In un precedente Post di oggi, 13 febbraio, abbiamo segnalato una analisi di Credit Suisse, secondo la quale ci attendono dieci anni di rendimenti vicini a zero per tutti i maggiori indici di mercato: non è una novità, e ne hanno scritto già molte altre banche come JP Morgan,  noti commentatori e gestori come Bill Gross e Mohamed El Erian, ed altri notissimi gestori come Ray Dalio e Jeff Gundlach.

A molti tra i nostro lettori potrebbe sembrare impossibile, abituati come sono a vedere certi grafici e certe tabelle delle Reti di vendita (private bankers o promotori) secondo le quali "il mercato recupera sempre".

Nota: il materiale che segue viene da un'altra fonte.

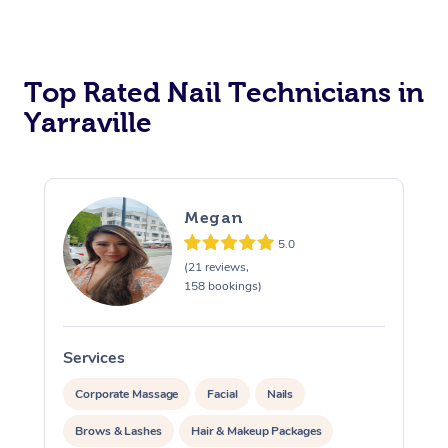
Corporate Massage
Top Rated Nail Technicians in
Yarraville
Megan
5.0
(21 reviews,
158 bookings)
Services
S
Corporate Massage
Facial
Nails
Brows & Lashes
Hair & Makeup Packages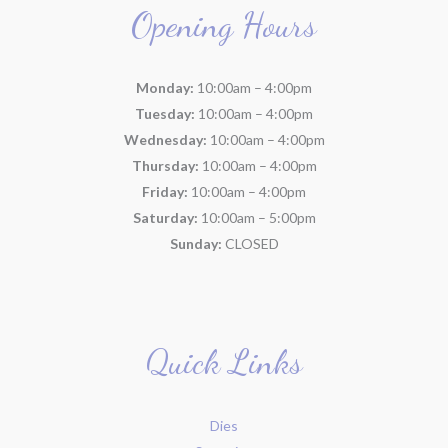
Opening Hours
Monday:
10:00am – 4:00pm
Tuesday:
10:00am – 4:00pm
Wednesday:
10:00am – 4:00pm
Thursday:
10:00am – 4:00pm
Friday:
10:00am – 4:00pm
Saturday:
10:00am – 5:00pm
Sunday:
CLOSED
Quick Links
Dies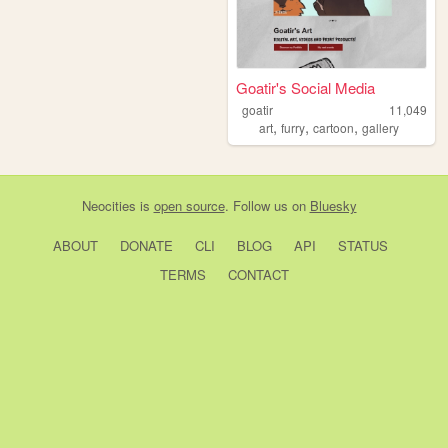
Goatir's Social Media
goatir
11,049
,
,
,
art
furry
cartoon
gallery
Neocities
is
open source
. Follow us on
Bluesky
ABOUT
DONATE
CLI
BLOG
API
STATUS
TERMS
CONTACT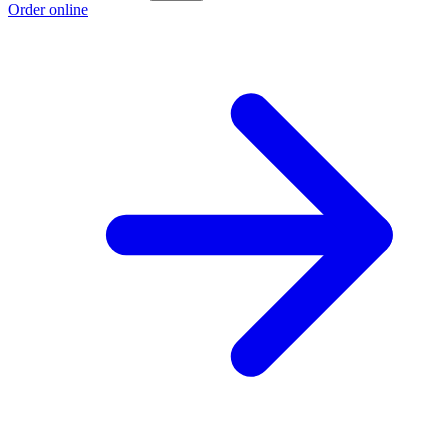
Order online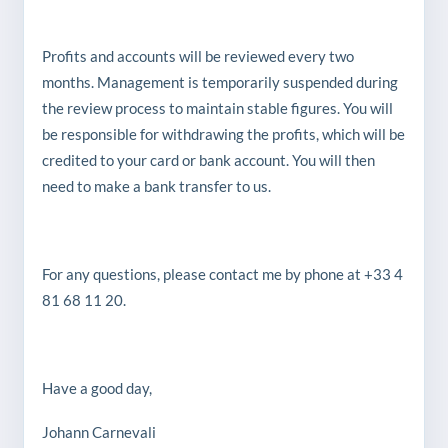
Profits and accounts will be reviewed every two
months. Management is temporarily suspended during
the review process to maintain stable figures. You will
be responsible for withdrawing the profits, which will be
credited to your card or bank account. You will then
need to make a bank transfer to us.
For any questions, please contact me by phone at +33 4
81 68 11 20.
Have a good day,
Johann Carnevali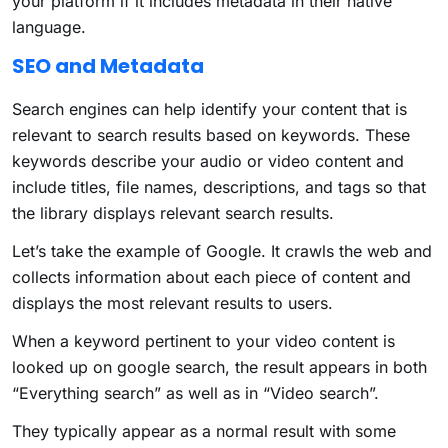
your platform if it includes metadata in their native
language.
SEO and Metadata
Search engines can help identify your content that is
relevant to search results based on keywords. These
keywords describe your audio or video content and
include titles, file names, descriptions, and tags so that
the library displays relevant search results.
Let’s take the example of Google. It crawls the web and
collects information about each piece of content and
displays the most relevant results to users.
When a keyword pertinent to your video content is
looked up on google search, the result appears in both
“Everything search” as well as in “Video search”.
They typically appear as a normal result with some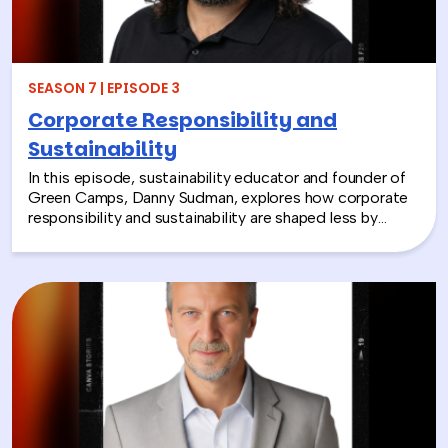
together and rebuild compassion in the workplace.
SEASON 7 | EPISODE 3
Corporate Responsibility and
Sustainability
In this episode, sustainability educator and founder of
Green Camps, Danny Sudman, explores how corporate
responsibility and sustainability are shaped less by
systems and more by culture and behavior. Drawing
from his work with summer camps, nonprofits, and
organizations, he breaks down how CSR and
environmental protection efforts often struggle when
they focus only on infrastructure and compliance, rather
than engaging the people responsible for bringing
those systems to life.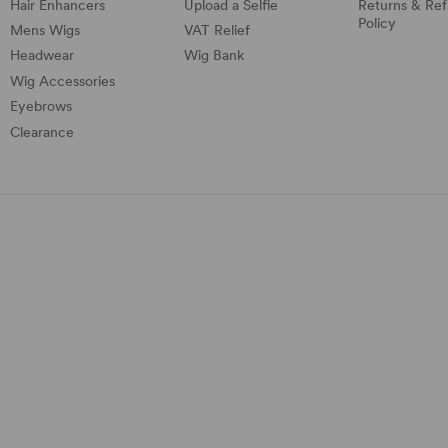
Hair Enhancers
Upload a Selfie
Returns & Re
Policy
Mens Wigs
VAT Relief
Headwear
Wig Bank
Wig Accessories
Eyebrows
Clearance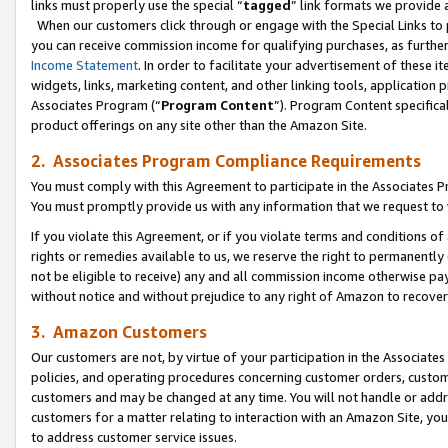
links must properly use the special “
tagged
” link formats we provide 
When our customers click through or engage with the Special Links to p
you can receive commission income for qualifying purchases, as further d
Income Statement
. In order to facilitate your advertisement of these i
widgets, links, marketing content, and other linking tools, application 
Associates Program (“
Program Content
”). Program Content specifical
product offerings on any site other than the Amazon Site.
2. Associates Program Compliance Requirements
You must comply with this Agreement to participate in the Associates
You must promptly provide us with any information that we request to
If you violate this Agreement, or if you violate terms and conditions 
rights or remedies available to us, we reserve the right to permanently
not be eligible to receive) any and all commission income otherwise pay
without notice and without prejudice to any right of Amazon to recove
3. Amazon Customers
Our customers are not, by virtue of your participation in the Associates
policies, and operating procedures concerning customer orders, custome
customers and may be changed at any time. You will not handle or addre
customers for a matter relating to interaction with an Amazon Site, yo
to address customer service issues.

A questi nostri lettori, come contributo, vogliamo fare vedere il grafico qui in basso, grafico che copre un arco non di dieci, bensì di oltre 20 anni. E notate: questo grafico riguarda la maggiore, la più forte, la più efficiente economia del Mondo. Avremmo potuto farvi vedere il Giappone, oppure l'Italia, ma poi qualcuno avrebbe detto che siamo "pessimisti".

Come vedete dal grafico:

  1. in Borsa è un errore stare sempre fermi: una posizione aperta nel 1926 dodici anni dopo era negativa del 35% 
  2. in Borsa conta moltissimo il punto di ingresso: chi è entrato nel 1930 non ha mai recuperato quelle perdite (i figli? dipende)
  3. un indice di Borsa può rimanere invariato anche per 20 anni, e subire perdite fino al 90%

Questi sono dati oggettivi.

Non opinioni: non possono essere né ottimisti né pessimisti. La questione tra ottimisti e pessimisti qui c'entra nulla.

Sono solo dati: da prendere in considerazione (insieme ad altri) quando si maneggiano i soldi e si acquistano oppure vendono titoli e Fondi Comuni. Vorreste rimanere fermi per 20 anni per riavere i vostri soldi? Per andare dietro agli "ottimisti"?